• _Task description_:
Make an exact copy of the records below. Include every line.

• _Input_:
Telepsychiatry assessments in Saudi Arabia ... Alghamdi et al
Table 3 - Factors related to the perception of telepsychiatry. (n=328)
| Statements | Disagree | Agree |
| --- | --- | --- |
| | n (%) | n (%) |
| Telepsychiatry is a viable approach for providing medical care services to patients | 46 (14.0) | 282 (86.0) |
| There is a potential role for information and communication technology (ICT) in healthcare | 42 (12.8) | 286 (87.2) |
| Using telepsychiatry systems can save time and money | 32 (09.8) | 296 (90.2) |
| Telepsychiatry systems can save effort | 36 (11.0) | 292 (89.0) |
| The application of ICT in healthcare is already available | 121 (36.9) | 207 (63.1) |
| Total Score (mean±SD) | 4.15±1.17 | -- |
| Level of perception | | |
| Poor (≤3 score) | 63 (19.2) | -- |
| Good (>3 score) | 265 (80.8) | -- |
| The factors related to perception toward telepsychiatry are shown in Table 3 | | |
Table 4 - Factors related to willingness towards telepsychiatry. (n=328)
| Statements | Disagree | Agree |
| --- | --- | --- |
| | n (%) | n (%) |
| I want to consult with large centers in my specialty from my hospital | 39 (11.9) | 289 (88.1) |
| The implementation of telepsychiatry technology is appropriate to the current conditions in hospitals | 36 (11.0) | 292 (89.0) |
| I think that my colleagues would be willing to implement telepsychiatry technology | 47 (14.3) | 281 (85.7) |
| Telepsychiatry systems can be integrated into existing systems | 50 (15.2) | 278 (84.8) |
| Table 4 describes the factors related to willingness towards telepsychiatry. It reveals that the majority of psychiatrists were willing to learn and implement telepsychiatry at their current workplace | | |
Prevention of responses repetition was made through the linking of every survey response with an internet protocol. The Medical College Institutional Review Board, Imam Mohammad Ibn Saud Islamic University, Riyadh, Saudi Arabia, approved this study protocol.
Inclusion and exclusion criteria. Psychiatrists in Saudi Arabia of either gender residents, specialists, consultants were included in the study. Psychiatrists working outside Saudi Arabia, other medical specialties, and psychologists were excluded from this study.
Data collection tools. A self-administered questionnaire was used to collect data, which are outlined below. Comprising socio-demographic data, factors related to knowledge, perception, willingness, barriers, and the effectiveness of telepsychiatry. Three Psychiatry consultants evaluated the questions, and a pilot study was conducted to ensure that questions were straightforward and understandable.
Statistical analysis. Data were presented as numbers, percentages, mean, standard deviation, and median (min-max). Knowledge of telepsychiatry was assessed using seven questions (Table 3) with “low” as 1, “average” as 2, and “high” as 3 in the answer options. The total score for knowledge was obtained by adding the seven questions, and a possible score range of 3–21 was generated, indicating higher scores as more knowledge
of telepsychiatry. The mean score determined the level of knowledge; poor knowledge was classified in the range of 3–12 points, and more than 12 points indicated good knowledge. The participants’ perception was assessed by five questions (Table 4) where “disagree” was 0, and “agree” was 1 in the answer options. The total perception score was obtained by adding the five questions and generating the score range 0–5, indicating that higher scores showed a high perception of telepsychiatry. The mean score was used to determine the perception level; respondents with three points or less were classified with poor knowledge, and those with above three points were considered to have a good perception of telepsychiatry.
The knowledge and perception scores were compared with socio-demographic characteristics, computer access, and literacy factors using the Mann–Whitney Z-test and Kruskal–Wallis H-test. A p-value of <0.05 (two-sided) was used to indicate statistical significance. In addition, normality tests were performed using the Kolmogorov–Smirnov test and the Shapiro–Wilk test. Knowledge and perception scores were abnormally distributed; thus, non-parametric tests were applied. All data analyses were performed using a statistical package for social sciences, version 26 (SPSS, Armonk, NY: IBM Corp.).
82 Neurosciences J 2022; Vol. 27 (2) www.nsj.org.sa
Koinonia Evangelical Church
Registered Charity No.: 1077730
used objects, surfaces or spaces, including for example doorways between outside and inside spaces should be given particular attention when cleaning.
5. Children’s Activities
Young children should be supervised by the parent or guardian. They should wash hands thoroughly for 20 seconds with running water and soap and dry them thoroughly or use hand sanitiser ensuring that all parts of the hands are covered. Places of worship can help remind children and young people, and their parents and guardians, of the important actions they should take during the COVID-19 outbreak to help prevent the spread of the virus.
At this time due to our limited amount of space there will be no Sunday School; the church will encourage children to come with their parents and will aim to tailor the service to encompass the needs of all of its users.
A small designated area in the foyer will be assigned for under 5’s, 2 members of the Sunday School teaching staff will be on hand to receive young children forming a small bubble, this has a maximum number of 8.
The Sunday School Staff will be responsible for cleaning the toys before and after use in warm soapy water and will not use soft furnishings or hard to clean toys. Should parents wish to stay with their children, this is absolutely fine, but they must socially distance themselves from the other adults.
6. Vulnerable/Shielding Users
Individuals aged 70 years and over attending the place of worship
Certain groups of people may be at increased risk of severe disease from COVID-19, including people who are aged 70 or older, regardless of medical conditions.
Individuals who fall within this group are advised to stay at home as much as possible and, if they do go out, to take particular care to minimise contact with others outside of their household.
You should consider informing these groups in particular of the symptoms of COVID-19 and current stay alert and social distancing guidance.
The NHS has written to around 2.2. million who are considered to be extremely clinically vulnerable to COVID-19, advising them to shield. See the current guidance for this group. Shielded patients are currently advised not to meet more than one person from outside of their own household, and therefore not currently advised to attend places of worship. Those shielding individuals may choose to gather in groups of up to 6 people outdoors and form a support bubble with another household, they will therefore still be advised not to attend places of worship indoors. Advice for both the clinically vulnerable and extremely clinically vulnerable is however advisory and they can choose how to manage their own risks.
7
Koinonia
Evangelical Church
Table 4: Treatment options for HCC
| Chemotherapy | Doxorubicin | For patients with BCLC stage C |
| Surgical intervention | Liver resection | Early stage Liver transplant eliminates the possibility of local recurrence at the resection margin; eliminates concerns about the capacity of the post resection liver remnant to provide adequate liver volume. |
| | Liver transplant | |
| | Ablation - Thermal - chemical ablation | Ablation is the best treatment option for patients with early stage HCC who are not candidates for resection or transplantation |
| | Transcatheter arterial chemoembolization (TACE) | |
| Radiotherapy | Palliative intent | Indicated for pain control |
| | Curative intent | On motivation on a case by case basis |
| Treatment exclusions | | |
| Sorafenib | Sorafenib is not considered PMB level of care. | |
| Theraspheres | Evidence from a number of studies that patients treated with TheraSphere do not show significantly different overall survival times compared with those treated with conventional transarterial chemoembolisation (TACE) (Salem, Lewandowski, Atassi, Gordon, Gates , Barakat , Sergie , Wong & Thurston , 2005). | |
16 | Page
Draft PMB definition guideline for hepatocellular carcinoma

• _Answer below_:
Telepsychiatry assessments in Saudi Arabia ... Alghamdi et al
Table 3 - Factors related to the perception of telepsychiatry. (n=328)
| Statements | Disagree | Agree |
| --- | --- | --- |
| | n (%) | n (%) |
| Telepsychiatry is a viable approach for providing medical care services to patients | 46 (14.0) | 282 (86.0) |
| There is a potential role for information and communication technology (ICT) in healthcare | 42 (12.8) | 286 (87.2) |
| Using telepsychiatry systems can save time and money | 32 (09.8) | 296 (90.2) |
| Telepsychiatry systems can save effort | 36 (11.0) | 292 (89.0) |
| The application of ICT in healthcare is already available | 121 (36.9) | 207 (63.1) |
| Total Score (mean±SD) | 4.15±1.17 | -- |
| Level of perception | | |
| Poor (≤3 score) | 63 (19.2) | -- |
| Good (>3 score) | 265 (80.8) | -- |
| The factors related to perception toward telepsychiatry are shown in Table 3 | | |
Table 4 - Factors related to willingness towards telepsychiatry. (n=328)
| Statements | Disagree | Agree |
| --- | --- | --- |
| | n (%) | n (%) |
| I want to consult with large centers in my specialty from my hospital | 39 (11.9) | 289 (88.1) |
| The implementation of telepsychiatry technology is appropriate to the current conditions in hospitals | 36 (11.0) | 292 (89.0) |
| I think that my colleagues would be willing to implement telepsychiatry technology | 47 (14.3) | 281 (85.7) |
| Telepsychiatry systems can be integrated into existing systems | 50 (15.2) | 278 (84.8) |
| Table 4 describes the factors related to willingness towards telepsychiatry. It reveals that the majority of psychiatrists were willing to learn and implement telepsychiatry at their current workplace | | |
Prevention of responses repetition was made through the linking of every survey response with an internet protocol. The Medical College Institutional Review Board, Imam Mohammad Ibn Saud Islamic University, Riyadh, Saudi Arabia, approved this study protocol.
Inclusion and exclusion criteria. Psychiatrists in Saudi Arabia of either gender residents, specialists, consultants were included in the study. Psychiatrists working outside Saudi Arabia, other medical specialties, and psychologists were excluded from this study.
Data collection tools. A self-administered questionnaire was used to collect data, which are outlined below. Comprising socio-demographic data, factors related to knowledge, perception, willingness, barriers, and the effectiveness of telepsychiatry. Three Psychiatry consultants evaluated the questions, and a pilot study was conducted to ensure that questions were straightforward and understandable.
Statistical analysis. Data were presented as numbers, percentages, mean, standard deviation, and median (min-max). Knowledge of telepsychiatry was assessed using seven questions (Table 3) with “low” as 1, “average” as 2, and “high” as 3 in the answer options. The total score for knowledge was obtained by adding the seven questions, and a possible score range of 3–21 was generated, indicating higher scores as more knowledge
of telepsychiatry. The mean score determined the level of knowledge; poor knowledge was classified in the range of 3–12 points, and more than 12 points indicated good knowledge. The participants’ perception was assessed by five questions (Table 4) where “disagree” was 0, and “agree” was 1 in the answer options. The total perception score was obtained by adding the five questions and generating the score range 0–5, indicating that higher scores showed a high perception of telepsychiatry. The mean score was used to determine the perception level; respondents with three points or less were classified with poor knowledge, and those with above three points were considered to have a good perception of telepsychiatry.
The knowledge and perception scores were compared with socio-demographic characteristics, computer access, and literacy factors using the Mann–Whitney Z-test and Kruskal–Wallis H-test. A p-value of <0.05 (two-sided) was used to indicate statistical significance. In addition, normality tests were performed using the Kolmogorov–Smirnov test and the Shapiro–Wilk test. Knowledge and perception scores were abnormally distributed; thus, non-parametric tests were applied. All data analyses were performed using a statistical package for social sciences, version 26 (SPSS, Armonk, NY: IBM Corp.).
82 Neurosciences J 2022; Vol. 27 (2) www.nsj.org.sa
Koinonia Evangelical Church
Registered Charity No.: 1077730
used objects, surfaces or spaces, including for example doorways between outside and inside spaces should be given particular attention when cleaning.
5. Children’s Activities
Young children should be supervised by the parent or guardian. They should wash hands thoroughly for 20 seconds with running water and soap and dry them thoroughly or use hand sanitiser ensuring that all parts of the hands are covered. Places of worship can help remind children and young people, and their parents and guardians, of the important actions they should take during the COVID-19 outbreak to help prevent the spread of the virus.
At this time due to our limited amount of space there will be no Sunday School; the church will encourage children to come with their parents and will aim to tailor the service to encompass the needs of all of its users.
A small designated area in the foyer will be assigned for under 5’s, 2 members of the Sunday School teaching staff will be on hand to receive young children forming a small bubble, this has a maximum number of 8.
The Sunday School Staff will be responsible for cleaning the toys before and after use in warm soapy water and will not use soft furnishings or hard to clean toys. Should parents wish to stay with their children, this is absolutely fine, but they must socially distance themselves from the other adults.
6. Vulnerable/Shielding Users
Individuals aged 70 years and over attending the place of worship
Certain groups of people may be at increased risk of severe disease from COVID-19, including people who are aged 70 or older, regardless of medical conditions.
Individuals who fall within this group are advised to stay at home as much as possible and, if they do go out, to take particular care to minimise contact with others outside of their household.
You should consider informing these groups in particular of the symptoms of COVID-19 and current stay alert and social distancing guidance.
The NHS has written to around 2.2. million who are considered to be extremely clinically vulnerable to COVID-19, advising them to shield. See the current guidance for this group. Shielded patients are currently advised not to meet more than one person from outside of their own household, and therefore not currently advised to attend places of worship. Those shielding individuals may choose to gather in groups of up to 6 people outdoors and form a support bubble with another household, they will therefore still be advised not to attend places of worship indoors. Advice for both the clinically vulnerable and extremely clinically vulnerable is however advisory and they can choose how to manage their own risks.
7
Koinonia
Evangelical Church
Table 4: Treatment options for HCC
| Chemotherapy | Doxorubicin | For patients with BCLC stage C |
| Surgical intervention | Liver resection | Early stage Liver transplant eliminates the possibility of local recurrence at the resection margin; eliminates concerns about the capacity of the post resection liver remnant to provide adequate liver volume. |
| | Liver transplant | |
| | Ablation - Thermal - chemical ablation | Ablation is the best treatment option for patients with early stage HCC who are not candidates for resection or transplantation |
| | Transcatheter arterial chemoembolization (TACE) | |
| Radiotherapy | Palliative intent | Indicated for pain control |
| | Curative intent | On motivation on a case by case basis |
| Treatment exclusions | | |
| Sorafenib | Sorafenib is not considered PMB level of care. | |
| Theraspheres | Evidence from a number of studies that patients treated with TheraSphere do not show significantly different overall survival times compared with those treated with conventional transarterial chemoembolisation (TACE) (Salem, Lewandowski, Atassi, Gordon, Gates , Barakat , Sergie , Wong & Thurston , 2005). | |
16 | Page
Draft PMB definition guideline for hepatocellular carcinoma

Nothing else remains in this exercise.